I met Lloyd Ziff in the ’70s when he was a magazine design director for various Conde Nast publications and Rolling Stone, highly admired for his work art directing great photographers. Yet like some other art directors from the generation prior—Alexey Brodovitch, Henry Wolf, Art Kane, etc.—he eventually transformed his career from assigning pictures to making them. Starting in 1968, “Photography for me had become much more exciting than painting or drawing. I loved the magic of recording a moment in time. Much later I learned that I was recording a moment in my time,” he writes in his book DESIRE: Photographs of Patti Smith and Robert Mapplethorpe, 1968–1969 (the book was published last fall, and the final lot of signed copies is available here).

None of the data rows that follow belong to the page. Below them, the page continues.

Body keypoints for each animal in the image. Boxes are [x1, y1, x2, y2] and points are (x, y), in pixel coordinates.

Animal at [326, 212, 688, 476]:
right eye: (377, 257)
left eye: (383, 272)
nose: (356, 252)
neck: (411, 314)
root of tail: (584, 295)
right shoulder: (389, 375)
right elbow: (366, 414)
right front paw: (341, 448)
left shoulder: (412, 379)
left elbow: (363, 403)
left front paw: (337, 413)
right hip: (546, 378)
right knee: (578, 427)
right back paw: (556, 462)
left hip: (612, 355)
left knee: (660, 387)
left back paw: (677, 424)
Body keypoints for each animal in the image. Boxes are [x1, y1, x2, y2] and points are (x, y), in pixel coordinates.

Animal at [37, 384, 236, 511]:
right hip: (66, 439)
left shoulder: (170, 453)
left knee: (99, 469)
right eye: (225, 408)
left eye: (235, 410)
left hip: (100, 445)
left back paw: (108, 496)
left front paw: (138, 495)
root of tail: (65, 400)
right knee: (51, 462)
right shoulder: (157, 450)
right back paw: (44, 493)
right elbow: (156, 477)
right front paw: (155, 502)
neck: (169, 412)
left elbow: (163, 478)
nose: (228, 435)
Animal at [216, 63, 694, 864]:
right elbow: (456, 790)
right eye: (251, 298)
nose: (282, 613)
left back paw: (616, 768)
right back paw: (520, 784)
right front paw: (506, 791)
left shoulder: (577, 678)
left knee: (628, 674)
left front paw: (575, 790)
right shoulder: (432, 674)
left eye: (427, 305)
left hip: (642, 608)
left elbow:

Fortunately, I have remained on Ziff’s mailing list for many years, which is how I learned that Ziff has an exhibition that opens tomorrow at Bergamot Station in Santa Monica’s Danziger Gallery featuring vintage photographs of Mapplethorpe and Smith, in addition to other NYC images.
“It was 1968. I had been friends with Robert at Pratt Institute, the art college in Brooklyn we had both graduated from a year earlier,” Ziff continues in the brief introduction. “I think we recognized something in each other that neither of us knew how to talk about then, maybe even to ourselves. We were both still living in Brooklyn near the school. Robert was living with Patti in a small apartment on Hall Street. They were always making paintings and drawings and sculptures, and their walls were covered with their work. They were both very beautiful. I had just started taking photographs.”

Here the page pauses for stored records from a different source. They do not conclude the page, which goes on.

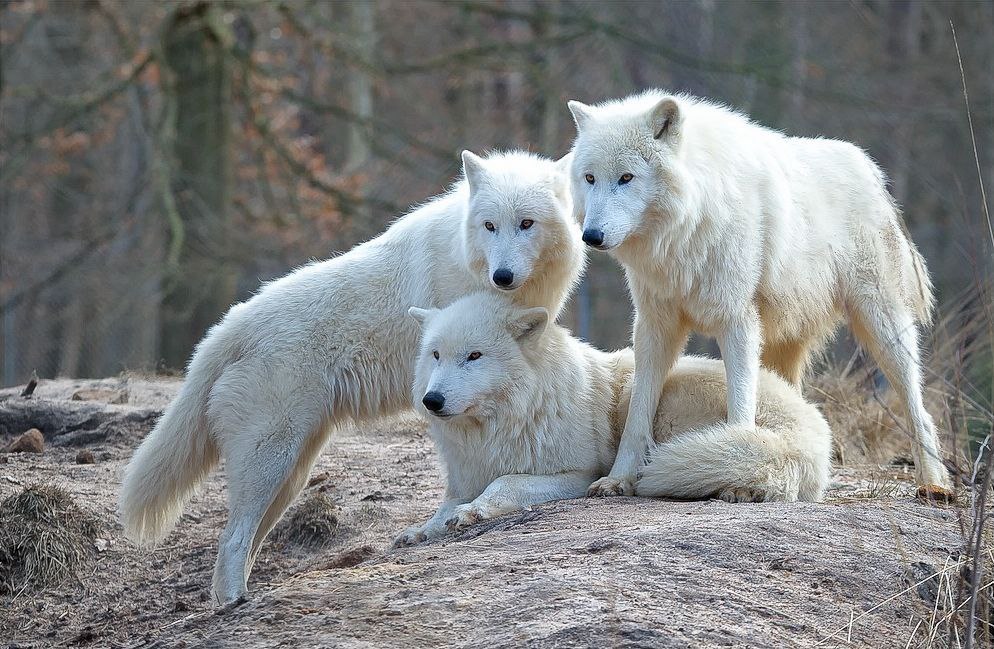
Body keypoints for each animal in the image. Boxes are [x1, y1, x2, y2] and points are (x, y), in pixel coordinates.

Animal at [118, 150, 585, 603]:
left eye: (526, 223)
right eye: (490, 226)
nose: (502, 276)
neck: (469, 261)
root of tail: (229, 327)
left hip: (290, 473)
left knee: (243, 541)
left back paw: (234, 600)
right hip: (271, 460)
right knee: (231, 540)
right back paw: (236, 603)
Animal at [394, 292, 832, 545]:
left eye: (474, 356)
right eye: (436, 355)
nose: (432, 400)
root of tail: (812, 426)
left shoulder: (577, 475)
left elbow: (505, 483)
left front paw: (473, 512)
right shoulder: (465, 476)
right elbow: (443, 507)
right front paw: (421, 530)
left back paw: (738, 491)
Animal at [565, 90, 951, 501]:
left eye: (626, 178)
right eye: (590, 178)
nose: (591, 236)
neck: (690, 223)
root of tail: (870, 169)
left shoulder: (737, 321)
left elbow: (740, 403)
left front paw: (734, 471)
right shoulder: (656, 325)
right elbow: (638, 412)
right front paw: (618, 479)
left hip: (883, 326)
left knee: (919, 408)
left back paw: (934, 483)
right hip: (785, 345)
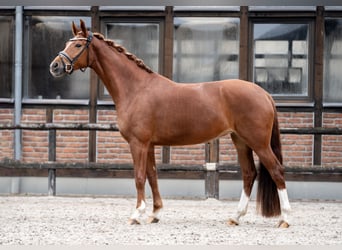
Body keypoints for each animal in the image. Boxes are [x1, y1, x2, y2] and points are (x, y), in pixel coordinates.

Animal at [50, 20, 292, 227]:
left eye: (78, 44)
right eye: (66, 43)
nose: (55, 66)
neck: (136, 89)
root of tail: (263, 93)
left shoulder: (138, 144)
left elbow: (139, 177)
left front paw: (136, 214)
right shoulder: (149, 145)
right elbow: (152, 176)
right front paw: (155, 213)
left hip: (258, 142)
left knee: (276, 170)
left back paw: (285, 218)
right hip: (240, 141)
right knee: (249, 174)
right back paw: (235, 217)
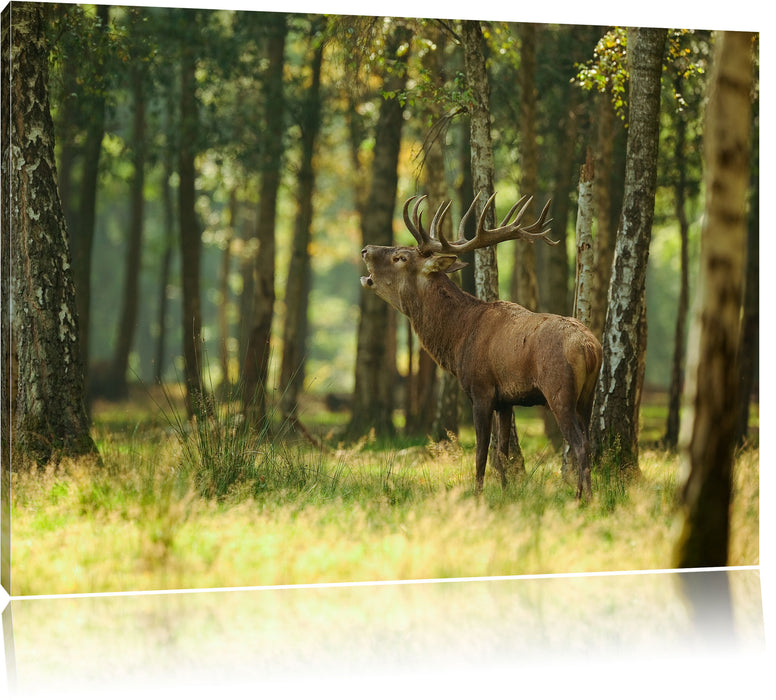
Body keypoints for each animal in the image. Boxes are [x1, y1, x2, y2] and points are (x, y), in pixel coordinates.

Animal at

It was around this time that I worked with Patti for a brief period at Rock magazine on lower Seventh Avenue. I had no idea that she was doing artwork or was living with Mapplethorpe until years later. So, Ziff’s images are indeed important reveals in the lives of these two “kids.”
A year later Ziff moved to the Village, Smith and Mapplethorpe to the Chelsea Hotel. Ziff asked Mapplethorpe if he could come over to their place and make some portraits of them, and he agreed. “The one contact sheet from that shoot [in the book] shows that I had so little money then I could only afford one roll of film,” Ziff adds.
Later, “[Mapplethorpe] asked me if I would shoot some nude pictures of himself and Patti for a project he was thinking of doing. Patti writes about this in her book Just Kids: She says he wanted to make an animated film depicting them in ‘a tantric Garden of Eden.’ We knew each other well enough to totally trust each other. Nobody was embarrassed or uptight. They just came over to my little apartment, we hooked a spotlight to a chair, and I shot the pictures that Robert wanted of himself, standing, sitting, kneeling, praying blindfolded, and then of Patti doing the same. I believe I gave Robert a contact sheet and made some small prints for him. And then, as Patti also writes in her book, Robert lost interest in making the film and nothing ever happened with the pictures.”
Interestingly, Ziff bookends the photos with noir-ish black-and-white New York City street images that are meant to contextualize his own art at the time that Smith and Mapplethorpe were beginning to evolve into their own. It is overall a very satisfying document of Ziff’s times.